» Exercise details:
In the material below, print everything from the line containing "family: Nymphalidae" down to the line containing "common name: American willowherb". Include both of those lines and reproduce every line word for word.

» Information provided:
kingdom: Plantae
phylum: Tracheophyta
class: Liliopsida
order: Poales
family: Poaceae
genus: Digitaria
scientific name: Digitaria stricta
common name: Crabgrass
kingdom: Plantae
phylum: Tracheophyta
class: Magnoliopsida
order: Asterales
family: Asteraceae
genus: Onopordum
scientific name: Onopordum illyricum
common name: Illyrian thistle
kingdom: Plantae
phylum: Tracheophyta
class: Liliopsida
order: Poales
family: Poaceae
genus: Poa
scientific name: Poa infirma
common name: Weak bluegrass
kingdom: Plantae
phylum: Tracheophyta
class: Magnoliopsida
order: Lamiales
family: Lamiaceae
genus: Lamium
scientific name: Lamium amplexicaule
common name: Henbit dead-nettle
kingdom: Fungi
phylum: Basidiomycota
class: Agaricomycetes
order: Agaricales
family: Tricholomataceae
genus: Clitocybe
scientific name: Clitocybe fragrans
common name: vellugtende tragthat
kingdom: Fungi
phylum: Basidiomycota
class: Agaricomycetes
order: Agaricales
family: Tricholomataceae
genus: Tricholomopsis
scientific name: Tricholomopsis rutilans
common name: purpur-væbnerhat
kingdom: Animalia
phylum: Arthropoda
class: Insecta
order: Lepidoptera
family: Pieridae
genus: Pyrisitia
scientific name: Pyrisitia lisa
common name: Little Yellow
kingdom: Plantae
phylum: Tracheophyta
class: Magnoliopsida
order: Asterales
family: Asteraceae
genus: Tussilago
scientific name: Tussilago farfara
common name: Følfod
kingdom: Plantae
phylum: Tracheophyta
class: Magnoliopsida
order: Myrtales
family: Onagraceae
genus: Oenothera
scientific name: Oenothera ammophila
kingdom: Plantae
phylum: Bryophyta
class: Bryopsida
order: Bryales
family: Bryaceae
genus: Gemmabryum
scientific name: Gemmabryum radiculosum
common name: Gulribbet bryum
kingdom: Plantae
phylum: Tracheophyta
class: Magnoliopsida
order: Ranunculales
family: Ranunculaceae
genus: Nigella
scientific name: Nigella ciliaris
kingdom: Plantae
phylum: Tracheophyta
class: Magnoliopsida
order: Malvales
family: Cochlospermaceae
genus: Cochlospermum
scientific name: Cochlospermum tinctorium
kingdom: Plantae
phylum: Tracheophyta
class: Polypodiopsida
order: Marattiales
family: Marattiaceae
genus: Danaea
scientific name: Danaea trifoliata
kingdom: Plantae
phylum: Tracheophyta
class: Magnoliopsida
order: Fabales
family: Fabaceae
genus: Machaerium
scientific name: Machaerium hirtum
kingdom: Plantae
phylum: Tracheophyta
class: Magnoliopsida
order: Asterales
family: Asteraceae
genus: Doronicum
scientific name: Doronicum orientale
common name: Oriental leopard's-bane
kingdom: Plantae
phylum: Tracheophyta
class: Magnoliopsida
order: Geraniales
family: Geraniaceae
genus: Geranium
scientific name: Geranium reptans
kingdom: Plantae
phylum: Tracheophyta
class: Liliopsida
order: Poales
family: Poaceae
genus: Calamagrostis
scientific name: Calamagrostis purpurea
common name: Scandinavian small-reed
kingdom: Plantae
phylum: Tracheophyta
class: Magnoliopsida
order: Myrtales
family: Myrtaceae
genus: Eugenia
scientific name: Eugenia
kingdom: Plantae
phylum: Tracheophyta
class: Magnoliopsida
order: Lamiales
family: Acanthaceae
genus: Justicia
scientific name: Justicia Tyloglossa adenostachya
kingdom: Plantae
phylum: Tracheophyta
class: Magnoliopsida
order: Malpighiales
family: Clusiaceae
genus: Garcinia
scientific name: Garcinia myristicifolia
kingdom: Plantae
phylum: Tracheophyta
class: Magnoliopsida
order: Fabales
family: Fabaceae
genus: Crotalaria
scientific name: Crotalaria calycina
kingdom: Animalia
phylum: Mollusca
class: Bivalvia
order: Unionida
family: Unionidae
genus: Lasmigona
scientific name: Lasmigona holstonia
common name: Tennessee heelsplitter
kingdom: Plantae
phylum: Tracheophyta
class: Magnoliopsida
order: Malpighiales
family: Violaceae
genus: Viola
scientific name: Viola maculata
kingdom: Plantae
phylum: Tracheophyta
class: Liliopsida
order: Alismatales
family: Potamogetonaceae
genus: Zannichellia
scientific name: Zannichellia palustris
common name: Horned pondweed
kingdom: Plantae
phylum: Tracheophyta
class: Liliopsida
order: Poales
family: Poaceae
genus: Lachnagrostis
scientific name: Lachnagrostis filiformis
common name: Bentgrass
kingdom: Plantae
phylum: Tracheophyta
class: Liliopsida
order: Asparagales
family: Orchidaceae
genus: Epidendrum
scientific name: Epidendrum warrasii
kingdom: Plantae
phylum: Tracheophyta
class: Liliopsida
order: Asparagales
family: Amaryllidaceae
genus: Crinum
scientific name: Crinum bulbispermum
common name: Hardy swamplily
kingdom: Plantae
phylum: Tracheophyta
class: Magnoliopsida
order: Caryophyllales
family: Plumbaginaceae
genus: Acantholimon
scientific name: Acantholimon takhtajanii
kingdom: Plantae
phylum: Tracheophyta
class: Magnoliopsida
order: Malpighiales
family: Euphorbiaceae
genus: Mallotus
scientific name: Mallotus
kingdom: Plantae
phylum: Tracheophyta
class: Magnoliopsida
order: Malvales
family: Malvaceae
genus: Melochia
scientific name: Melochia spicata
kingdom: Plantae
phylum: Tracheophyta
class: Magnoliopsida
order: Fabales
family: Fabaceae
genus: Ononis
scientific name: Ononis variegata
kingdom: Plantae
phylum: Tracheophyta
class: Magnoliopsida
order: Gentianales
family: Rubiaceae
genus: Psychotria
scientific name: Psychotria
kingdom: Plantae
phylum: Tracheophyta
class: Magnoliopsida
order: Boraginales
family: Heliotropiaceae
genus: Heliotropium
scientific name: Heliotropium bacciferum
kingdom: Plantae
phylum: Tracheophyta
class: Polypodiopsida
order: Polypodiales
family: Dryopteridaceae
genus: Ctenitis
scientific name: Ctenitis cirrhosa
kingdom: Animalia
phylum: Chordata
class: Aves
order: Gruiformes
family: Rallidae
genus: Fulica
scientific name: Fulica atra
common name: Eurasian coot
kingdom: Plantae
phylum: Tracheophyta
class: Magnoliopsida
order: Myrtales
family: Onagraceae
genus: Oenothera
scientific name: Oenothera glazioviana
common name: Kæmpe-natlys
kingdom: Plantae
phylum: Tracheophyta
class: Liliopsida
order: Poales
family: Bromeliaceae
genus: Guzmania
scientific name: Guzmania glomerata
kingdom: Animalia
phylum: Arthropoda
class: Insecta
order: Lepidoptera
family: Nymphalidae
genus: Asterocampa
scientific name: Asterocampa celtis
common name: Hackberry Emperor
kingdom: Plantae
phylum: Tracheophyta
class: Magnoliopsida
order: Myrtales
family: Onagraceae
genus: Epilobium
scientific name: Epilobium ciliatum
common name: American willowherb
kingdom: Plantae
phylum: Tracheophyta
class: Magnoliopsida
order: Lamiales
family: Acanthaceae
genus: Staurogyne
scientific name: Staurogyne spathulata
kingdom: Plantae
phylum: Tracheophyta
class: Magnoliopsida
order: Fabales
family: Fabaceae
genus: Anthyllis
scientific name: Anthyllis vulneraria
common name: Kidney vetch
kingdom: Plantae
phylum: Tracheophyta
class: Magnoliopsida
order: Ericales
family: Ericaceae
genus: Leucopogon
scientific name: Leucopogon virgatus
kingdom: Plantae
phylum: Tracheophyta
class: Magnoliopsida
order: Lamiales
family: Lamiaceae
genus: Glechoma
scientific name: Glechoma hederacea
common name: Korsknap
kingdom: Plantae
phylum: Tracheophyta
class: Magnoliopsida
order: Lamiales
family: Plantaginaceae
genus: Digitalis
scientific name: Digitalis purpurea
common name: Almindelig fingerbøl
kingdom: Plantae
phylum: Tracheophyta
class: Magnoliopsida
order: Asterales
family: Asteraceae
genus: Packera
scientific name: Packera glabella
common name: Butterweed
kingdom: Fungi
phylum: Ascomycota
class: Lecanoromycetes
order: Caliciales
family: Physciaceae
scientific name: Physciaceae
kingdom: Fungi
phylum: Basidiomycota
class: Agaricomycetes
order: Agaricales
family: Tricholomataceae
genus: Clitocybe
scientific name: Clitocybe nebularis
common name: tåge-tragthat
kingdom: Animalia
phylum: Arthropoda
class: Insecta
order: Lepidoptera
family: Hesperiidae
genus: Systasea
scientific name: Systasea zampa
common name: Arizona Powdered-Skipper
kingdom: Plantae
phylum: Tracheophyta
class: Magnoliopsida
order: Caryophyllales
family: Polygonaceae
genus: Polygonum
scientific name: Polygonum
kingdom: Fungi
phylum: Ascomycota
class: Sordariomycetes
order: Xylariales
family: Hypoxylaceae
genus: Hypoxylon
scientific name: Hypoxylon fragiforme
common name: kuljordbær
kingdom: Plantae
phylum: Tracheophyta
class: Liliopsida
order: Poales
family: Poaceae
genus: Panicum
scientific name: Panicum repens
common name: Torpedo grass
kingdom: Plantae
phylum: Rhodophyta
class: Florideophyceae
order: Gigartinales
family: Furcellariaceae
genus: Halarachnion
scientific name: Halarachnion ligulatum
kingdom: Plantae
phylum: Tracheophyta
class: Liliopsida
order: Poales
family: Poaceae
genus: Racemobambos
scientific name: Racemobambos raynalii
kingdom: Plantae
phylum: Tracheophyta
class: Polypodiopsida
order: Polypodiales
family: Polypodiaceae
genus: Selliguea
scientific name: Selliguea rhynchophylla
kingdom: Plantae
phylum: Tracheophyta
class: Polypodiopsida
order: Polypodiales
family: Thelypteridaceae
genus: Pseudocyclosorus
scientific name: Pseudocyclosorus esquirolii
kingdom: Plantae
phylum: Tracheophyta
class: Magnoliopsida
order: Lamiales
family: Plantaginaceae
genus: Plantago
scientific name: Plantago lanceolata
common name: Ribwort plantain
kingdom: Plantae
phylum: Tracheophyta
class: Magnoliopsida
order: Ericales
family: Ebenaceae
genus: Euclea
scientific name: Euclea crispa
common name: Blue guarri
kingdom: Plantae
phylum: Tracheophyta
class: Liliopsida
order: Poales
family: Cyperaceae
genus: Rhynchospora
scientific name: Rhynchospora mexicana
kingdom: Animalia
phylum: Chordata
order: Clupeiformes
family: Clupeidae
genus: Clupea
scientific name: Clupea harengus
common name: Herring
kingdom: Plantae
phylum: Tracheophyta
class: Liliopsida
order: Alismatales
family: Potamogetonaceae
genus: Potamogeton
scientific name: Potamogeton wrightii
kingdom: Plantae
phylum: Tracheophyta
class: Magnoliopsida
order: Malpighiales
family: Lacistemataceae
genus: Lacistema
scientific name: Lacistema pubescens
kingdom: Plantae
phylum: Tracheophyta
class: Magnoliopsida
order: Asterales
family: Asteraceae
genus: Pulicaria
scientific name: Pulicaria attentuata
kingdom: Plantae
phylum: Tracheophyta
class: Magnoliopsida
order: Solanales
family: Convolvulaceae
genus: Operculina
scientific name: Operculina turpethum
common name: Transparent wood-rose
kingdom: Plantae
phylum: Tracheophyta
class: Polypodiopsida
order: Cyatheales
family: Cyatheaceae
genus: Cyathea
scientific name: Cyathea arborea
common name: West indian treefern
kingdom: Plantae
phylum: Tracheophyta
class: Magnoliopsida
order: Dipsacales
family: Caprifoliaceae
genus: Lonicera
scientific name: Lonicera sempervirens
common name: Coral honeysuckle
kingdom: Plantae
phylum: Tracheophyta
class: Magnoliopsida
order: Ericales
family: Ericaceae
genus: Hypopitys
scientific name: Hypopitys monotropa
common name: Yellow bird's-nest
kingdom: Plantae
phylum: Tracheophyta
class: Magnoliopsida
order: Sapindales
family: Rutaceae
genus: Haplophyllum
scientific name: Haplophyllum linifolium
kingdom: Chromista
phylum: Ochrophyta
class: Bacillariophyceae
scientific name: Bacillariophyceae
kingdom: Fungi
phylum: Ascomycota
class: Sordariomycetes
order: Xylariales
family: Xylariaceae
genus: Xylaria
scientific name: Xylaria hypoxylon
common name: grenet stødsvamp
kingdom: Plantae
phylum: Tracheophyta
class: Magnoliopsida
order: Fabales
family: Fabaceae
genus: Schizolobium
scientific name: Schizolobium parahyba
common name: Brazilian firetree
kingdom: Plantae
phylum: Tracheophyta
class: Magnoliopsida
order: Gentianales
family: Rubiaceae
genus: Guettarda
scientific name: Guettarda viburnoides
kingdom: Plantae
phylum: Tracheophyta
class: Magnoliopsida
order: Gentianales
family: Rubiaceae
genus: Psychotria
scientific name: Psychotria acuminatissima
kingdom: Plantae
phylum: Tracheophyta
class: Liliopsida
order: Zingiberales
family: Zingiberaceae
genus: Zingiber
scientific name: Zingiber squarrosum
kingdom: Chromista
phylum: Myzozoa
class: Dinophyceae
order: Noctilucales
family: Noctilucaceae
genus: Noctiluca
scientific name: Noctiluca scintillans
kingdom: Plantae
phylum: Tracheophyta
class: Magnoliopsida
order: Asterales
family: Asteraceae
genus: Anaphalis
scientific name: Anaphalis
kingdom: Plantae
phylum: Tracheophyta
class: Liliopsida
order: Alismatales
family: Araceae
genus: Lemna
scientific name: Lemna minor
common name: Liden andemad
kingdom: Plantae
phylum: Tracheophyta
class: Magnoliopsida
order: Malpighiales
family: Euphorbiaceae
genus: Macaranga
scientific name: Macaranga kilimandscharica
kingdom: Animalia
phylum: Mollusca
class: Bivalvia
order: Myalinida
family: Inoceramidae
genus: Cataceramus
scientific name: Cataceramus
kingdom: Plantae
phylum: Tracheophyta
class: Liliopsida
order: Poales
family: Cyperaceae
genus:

» Response:
family: Nymphalidae
genus: Asterocampa
scientific name: Asterocampa celtis
common name: Hackberry Emperor
kingdom: Plantae
phylum: Tracheophyta
class: Magnoliopsida
order: Myrtales
family: Onagraceae
genus: Epilobium
scientific name: Epilobium ciliatum
common name: American willowherb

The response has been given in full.